Greatest learnings of 2020

The greatest shift this year was the letting go of the idea of financial assets only as security. 2020 has taught me that I've previously overlooked two almost magical assets: 1) the power of a supportive community and how that can save you a lot of money (like the family member who fixed my car's oil leak for free and the one who brought me a week's supply of exceptional fruit and veg as a gift), and 2) the ability of nature to alchemically transform seeds and cuttings into food, medicine, mulch, teas, building material and more. Often exactly what I need at the right time.

Plans for 2020 that didn't work out

I was so sure I was going to open a TFSA with Easy Equities this year, but until their book keeping and client service improve in leaps and bounds, I'm staying with the more expensive Allan Gray.
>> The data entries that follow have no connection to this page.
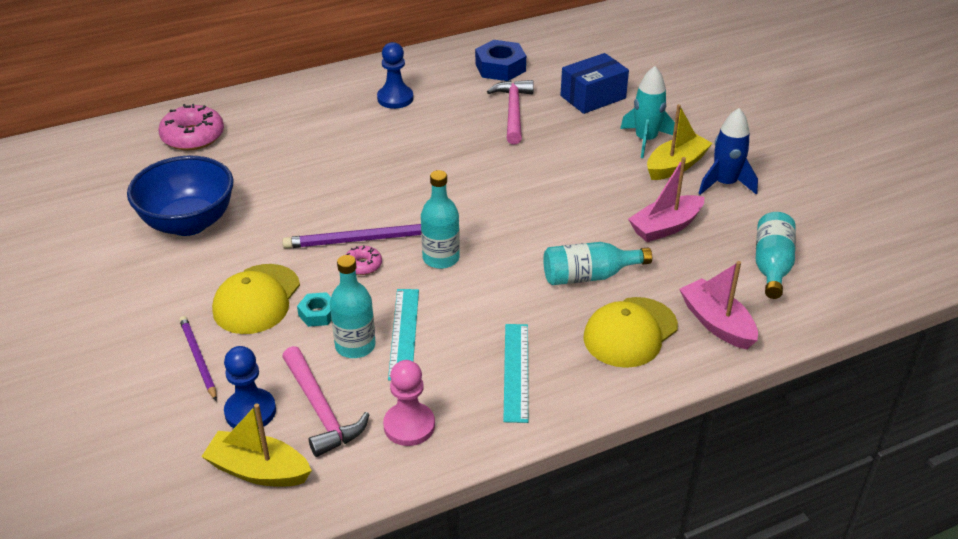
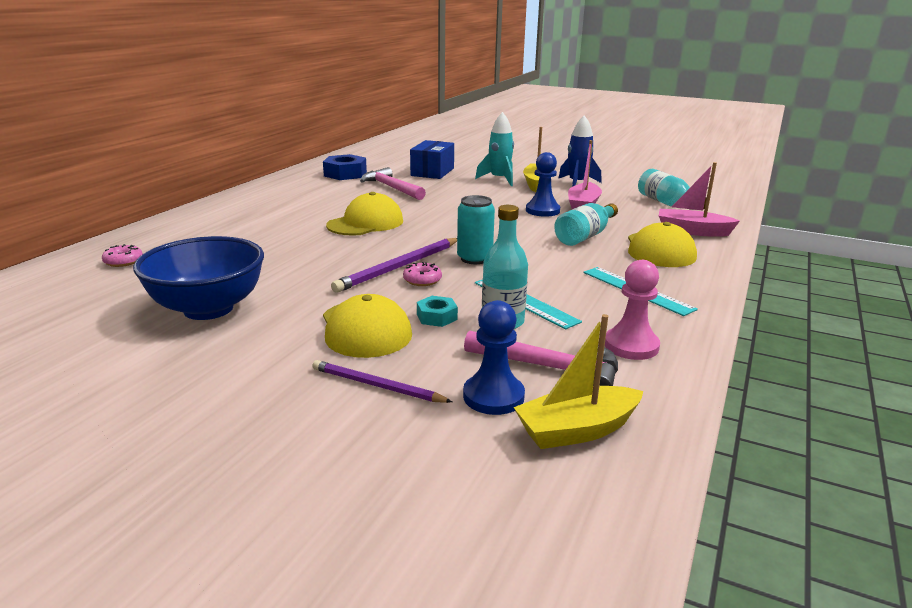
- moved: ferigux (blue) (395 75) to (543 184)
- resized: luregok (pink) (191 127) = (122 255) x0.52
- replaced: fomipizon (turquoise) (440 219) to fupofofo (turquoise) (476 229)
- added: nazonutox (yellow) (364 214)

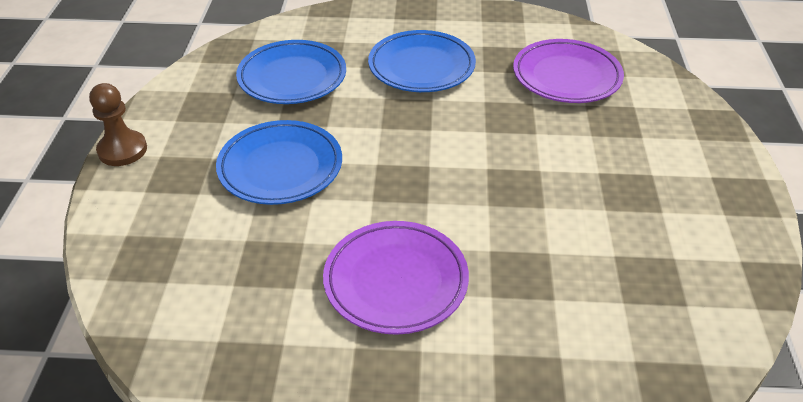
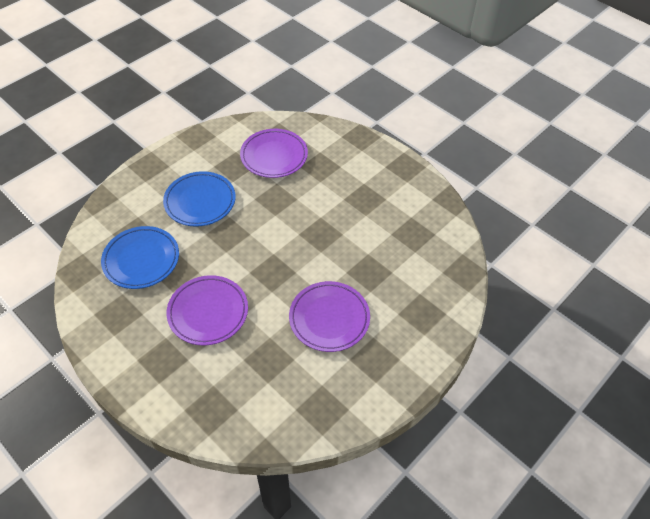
- removed: ferigux (brown) (118 124)
- recoloured: sulipon (blue) (279 162) to sulipon (purple) (207 310)

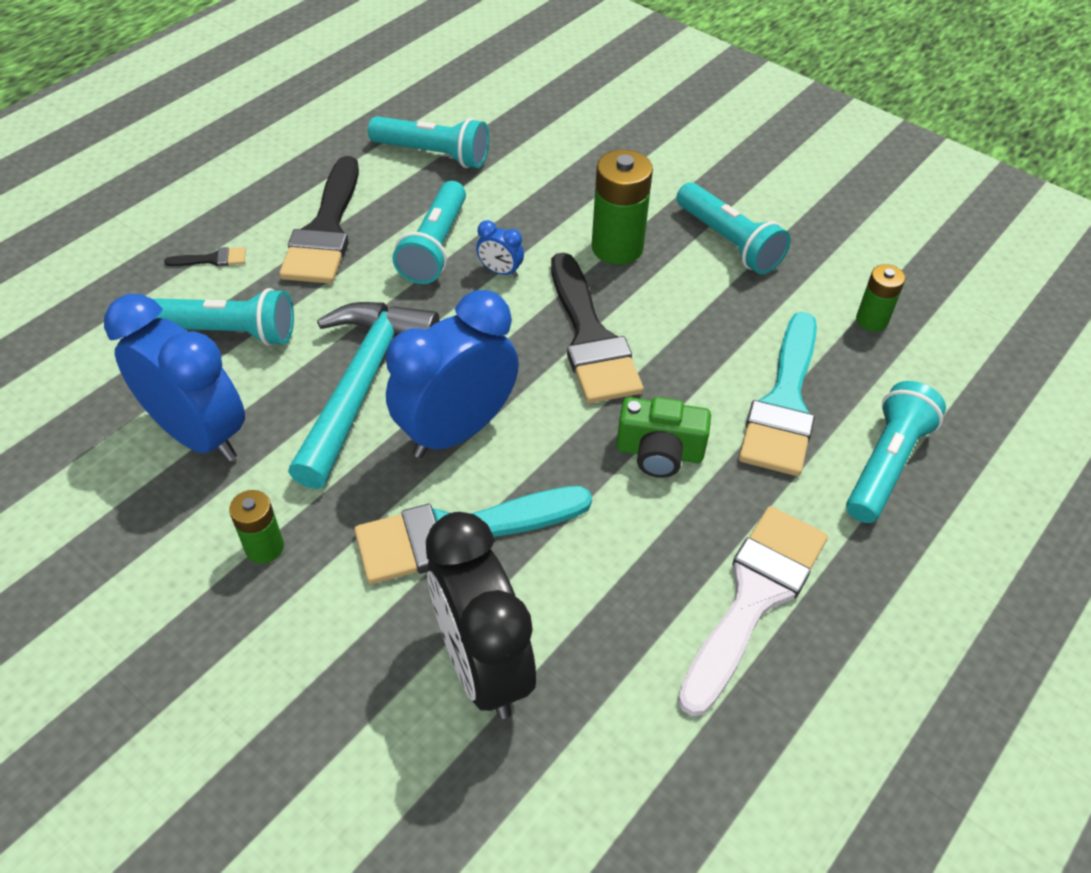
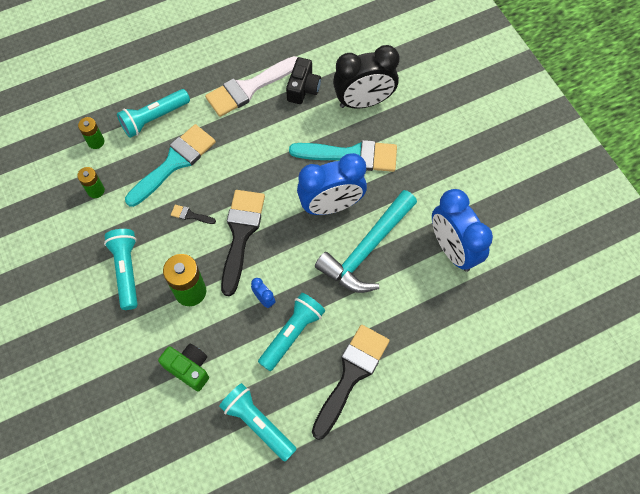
- moved: kinabun (black) (205 257) to (193 214)
- removed: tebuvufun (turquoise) (224 317)
- moved: tebikasin (green) (664 437) to (183 367)
- moved: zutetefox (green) (256 527) to (91 133)
- turned: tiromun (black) (481 615) = (366 77) 75 degrees clockwise
- added: tebikasin (black) (303 80)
Where I'm putting my money in 2021

There's no need to urgently switch out of any of my existing funds as none of them meet the criteria for a full or partial withdrawal, namely: 1) the fund has outperformed its peers or other asset classes dramatically and perhaps it's time for some profit-taking; 2) my asset allocation is dramatically moving away from my long-term strategic allocations; 3) there have been some manager or mandate changes that worry me. The existing funds stay where they are with the exception of my money market discretionary money; some of that can be allocated to the equity market, either offshore or local. I still need to decide which.
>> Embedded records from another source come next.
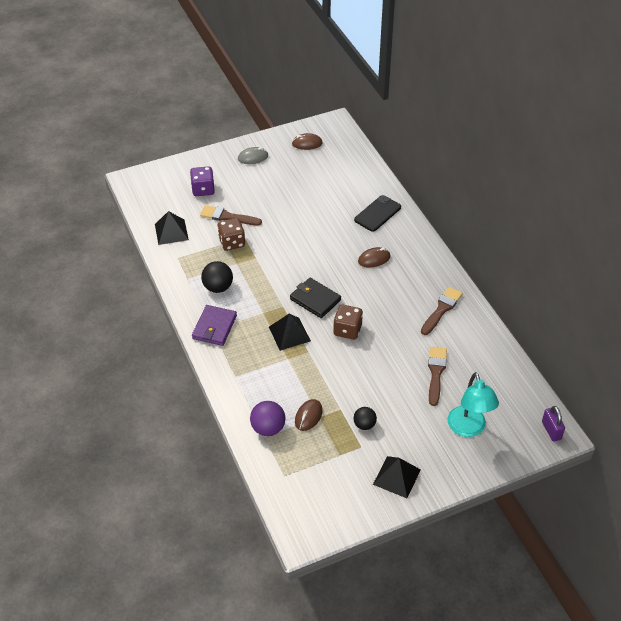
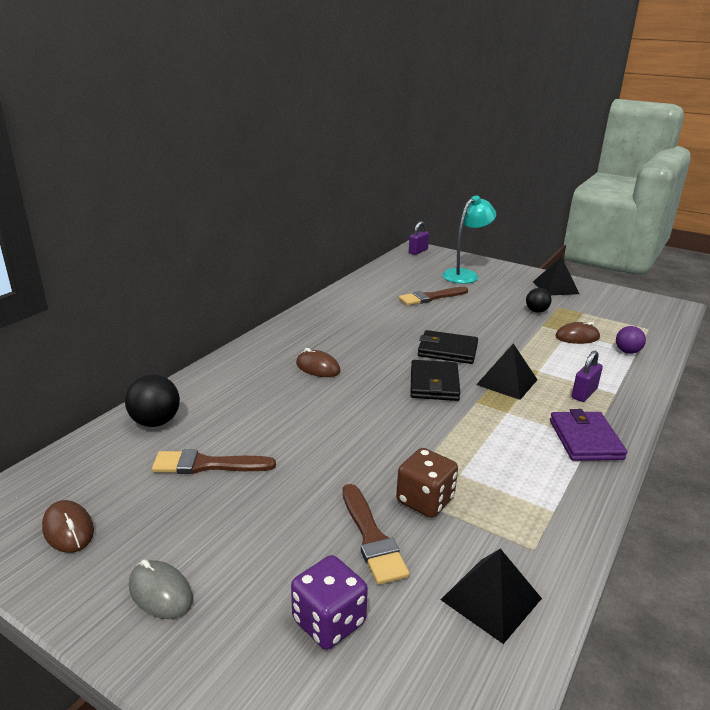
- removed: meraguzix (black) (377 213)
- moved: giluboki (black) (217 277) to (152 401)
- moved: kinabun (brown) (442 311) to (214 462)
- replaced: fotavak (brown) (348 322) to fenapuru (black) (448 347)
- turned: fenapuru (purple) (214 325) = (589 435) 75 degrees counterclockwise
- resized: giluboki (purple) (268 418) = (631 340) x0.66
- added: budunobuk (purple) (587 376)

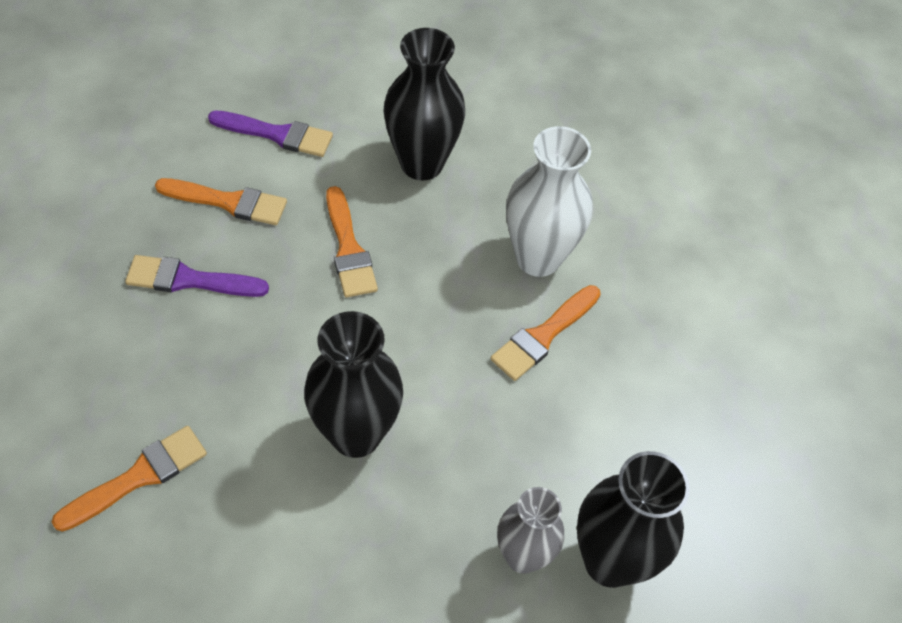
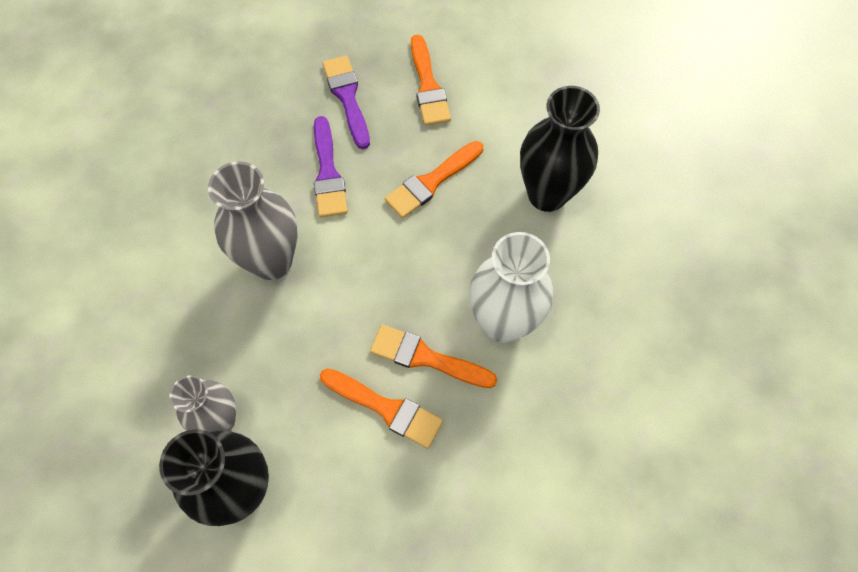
- moved: kinabun (purple) (270 133) to (331 166)
- recoloured: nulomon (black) (353 384) to nulomon (grey) (252 220)
- moved: kinabun (orange) (129 479) to (381 408)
As far as new contributions are concerned, a slight tweak is necessary. My retirement products are now substantial at 50% of my total portfolio. It's time to lower my contributions into my employer’s retirement fund slightly from 27% of my salary to 25% and redirect the difference into discretionary (non-retirement) products. If I'm going to 'retire' before age 55, I need a good chunk of discretionary savings that I can access before 55 - not allowed with employer funds and RAs. Although retirement products offer multiple tax benefits, my discretionary money can be allocated 100% offshore, should I want to, unlike retirement products that are limited to 30%. All new contributions into my employer's fund are still going into a low-cost Satrix managed balanced index tracker. The existing money from my first 5 years of being with my current employer stays in the active balanced and absolute return funds originally chosen.

Over my December break I also want to explore allocating part of my money market assets to hedge funds, as I have zero allocation to this diversifier at the moment. A big oversight and, having been a hedge fund manager myself (in the distant past), I'm a bit disappointed in myself for not keeping up with developments in this asset class that is now much more accessible to retail investors than 10 years ago.
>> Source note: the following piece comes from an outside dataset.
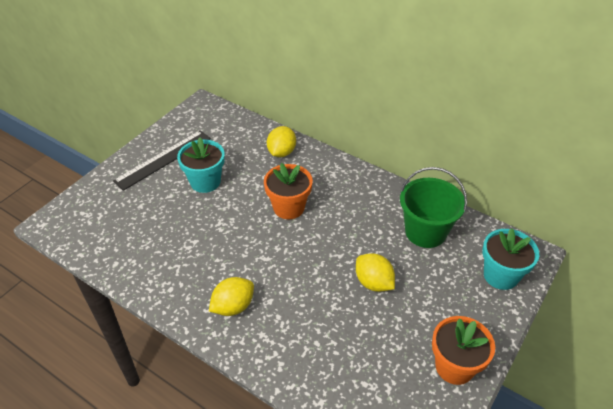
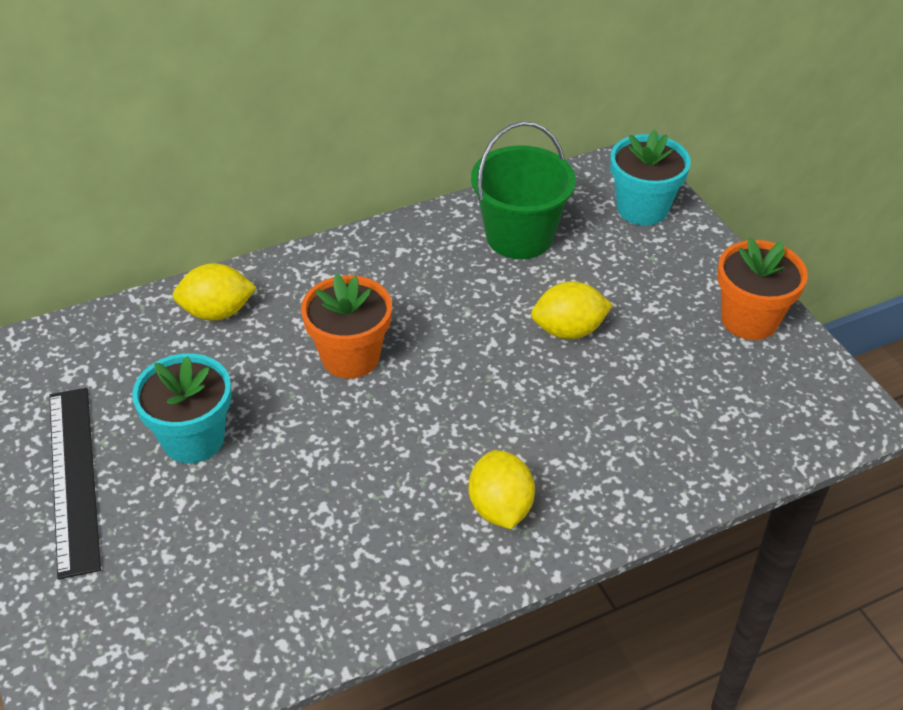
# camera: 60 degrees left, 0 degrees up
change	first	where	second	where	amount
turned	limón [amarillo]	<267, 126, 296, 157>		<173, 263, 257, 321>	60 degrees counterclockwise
When will this journey end?

Thus far in my life I've been incredibly blessed with good health and mostly good fortune, and there are a lot of special human beings directing prayers my way, I'm convinced all contributing to my wealth being able to grow every year. Good health and no medical bills or disasters = healthy finances. Sometimes my savings pot grows in a giant leap, but most years in baby steps. If there's one thing 2020 has taught us - on a global scale - it's that there are human plans, and then there is Destiny. So, the short answer to how long it will take before I reach my financial freedom goal is: I don't know.

If I put on that old and dusty actuarial hat of mine, I can do some forward projections. Imagine I can save R200 000 every year for the next 3 years and my existing portfolio grows on average at 7% per year, and if no unexpected additional expenses come into my life, I can be at the goal post in three years' time, aged 51.

That would be sooner than I thought when I started this journey.